▶ THE PROBLEM
Set out every line of the listing below as a JSON list of strings, one string per line, leaving out any blank lines.

▶ THE DATA
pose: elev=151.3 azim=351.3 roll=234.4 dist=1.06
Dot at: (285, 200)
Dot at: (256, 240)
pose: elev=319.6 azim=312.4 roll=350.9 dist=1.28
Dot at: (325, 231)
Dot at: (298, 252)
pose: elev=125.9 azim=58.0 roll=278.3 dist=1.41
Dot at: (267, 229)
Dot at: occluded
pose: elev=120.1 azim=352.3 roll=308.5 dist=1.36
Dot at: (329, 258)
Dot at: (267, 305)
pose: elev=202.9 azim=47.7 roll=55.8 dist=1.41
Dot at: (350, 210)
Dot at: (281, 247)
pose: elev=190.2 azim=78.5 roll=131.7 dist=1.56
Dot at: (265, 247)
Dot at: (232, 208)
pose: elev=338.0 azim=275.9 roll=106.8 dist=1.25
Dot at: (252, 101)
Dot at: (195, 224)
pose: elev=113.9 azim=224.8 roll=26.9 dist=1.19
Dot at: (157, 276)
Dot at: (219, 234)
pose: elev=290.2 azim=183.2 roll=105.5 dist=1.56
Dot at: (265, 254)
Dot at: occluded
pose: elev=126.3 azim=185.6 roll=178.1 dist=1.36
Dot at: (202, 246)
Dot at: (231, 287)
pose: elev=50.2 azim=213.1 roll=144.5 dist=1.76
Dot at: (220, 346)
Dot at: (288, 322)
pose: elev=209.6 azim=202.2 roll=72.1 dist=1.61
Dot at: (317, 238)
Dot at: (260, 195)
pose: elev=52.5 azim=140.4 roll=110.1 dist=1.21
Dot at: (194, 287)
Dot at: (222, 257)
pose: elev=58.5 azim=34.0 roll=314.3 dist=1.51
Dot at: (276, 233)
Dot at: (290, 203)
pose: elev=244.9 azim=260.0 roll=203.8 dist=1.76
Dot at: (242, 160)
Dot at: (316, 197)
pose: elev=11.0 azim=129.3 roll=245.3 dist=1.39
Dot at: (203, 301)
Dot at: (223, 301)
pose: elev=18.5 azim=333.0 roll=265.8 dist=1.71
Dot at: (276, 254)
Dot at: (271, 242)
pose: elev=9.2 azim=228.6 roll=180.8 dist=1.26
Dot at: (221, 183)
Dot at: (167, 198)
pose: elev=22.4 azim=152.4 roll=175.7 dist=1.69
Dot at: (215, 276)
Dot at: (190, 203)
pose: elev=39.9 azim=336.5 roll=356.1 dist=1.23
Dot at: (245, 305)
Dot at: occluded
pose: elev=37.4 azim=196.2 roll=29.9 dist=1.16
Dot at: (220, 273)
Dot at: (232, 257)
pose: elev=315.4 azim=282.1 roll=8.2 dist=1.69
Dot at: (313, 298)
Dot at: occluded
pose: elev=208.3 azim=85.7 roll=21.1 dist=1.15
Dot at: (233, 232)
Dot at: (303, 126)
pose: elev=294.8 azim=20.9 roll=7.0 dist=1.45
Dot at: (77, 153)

▶ FULL ANSWER
[
  "pose: elev=151.3 azim=351.3 roll=234.4 dist=1.06",
  "Dot at: (285, 200)",
  "Dot at: (256, 240)",
  "pose: elev=319.6 azim=312.4 roll=350.9 dist=1.28",
  "Dot at: (325, 231)",
  "Dot at: (298, 252)",
  "pose: elev=125.9 azim=58.0 roll=278.3 dist=1.41",
  "Dot at: (267, 229)",
  "Dot at: occluded",
  "pose: elev=120.1 azim=352.3 roll=308.5 dist=1.36",
  "Dot at: (329, 258)",
  "Dot at: (267, 305)",
  "pose: elev=202.9 azim=47.7 roll=55.8 dist=1.41",
  "Dot at: (350, 210)",
  "Dot at: (281, 247)",
  "pose: elev=190.2 azim=78.5 roll=131.7 dist=1.56",
  "Dot at: (265, 247)",
  "Dot at: (232, 208)",
  "pose: elev=338.0 azim=275.9 roll=106.8 dist=1.25",
  "Dot at: (252, 101)",
  "Dot at: (195, 224)",
  "pose: elev=113.9 azim=224.8 roll=26.9 dist=1.19",
  "Dot at: (157, 276)",
  "Dot at: (219, 234)",
  "pose: elev=290.2 azim=183.2 roll=105.5 dist=1.56",
  "Dot at: (265, 254)",
  "Dot at: occluded",
  "pose: elev=126.3 azim=185.6 roll=178.1 dist=1.36",
  "Dot at: (202, 246)",
  "Dot at: (231, 287)",
  "pose: elev=50.2 azim=213.1 roll=144.5 dist=1.76",
  "Dot at: (220, 346)",
  "Dot at: (288, 322)",
  "pose: elev=209.6 azim=202.2 roll=72.1 dist=1.61",
  "Dot at: (317, 238)",
  "Dot at: (260, 195)",
  "pose: elev=52.5 azim=140.4 roll=110.1 dist=1.21",
  "Dot at: (194, 287)",
  "Dot at: (222, 257)",
  "pose: elev=58.5 azim=34.0 roll=314.3 dist=1.51",
  "Dot at: (276, 233)",
  "Dot at: (290, 203)",
  "pose: elev=244.9 azim=260.0 roll=203.8 dist=1.76",
  "Dot at: (242, 160)",
  "Dot at: (316, 197)",
  "pose: elev=11.0 azim=129.3 roll=245.3 dist=1.39",
  "Dot at: (203, 301)",
  "Dot at: (223, 301)",
  "pose: elev=18.5 azim=333.0 roll=265.8 dist=1.71",
  "Dot at: (276, 254)",
  "Dot at: (271, 242)",
  "pose: elev=9.2 azim=228.6 roll=180.8 dist=1.26",
  "Dot at: (221, 183)",
  "Dot at: (167, 198)",
  "pose: elev=22.4 azim=152.4 roll=175.7 dist=1.69",
  "Dot at: (215, 276)",
  "Dot at: (190, 203)",
  "pose: elev=39.9 azim=336.5 roll=356.1 dist=1.23",
  "Dot at: (245, 305)",
  "Dot at: occluded",
  "pose: elev=37.4 azim=196.2 roll=29.9 dist=1.16",
  "Dot at: (220, 273)",
  "Dot at: (232, 257)",
  "pose: elev=315.4 azim=282.1 roll=8.2 dist=1.69",
  "Dot at: (313, 298)",
  "Dot at: occluded",
  "pose: elev=208.3 azim=85.7 roll=21.1 dist=1.15",
  "Dot at: (233, 232)",
  "Dot at: (303, 126)",
  "pose: elev=294.8 azim=20.9 roll=7.0 dist=1.45",
  "Dot at: (77, 153)"
]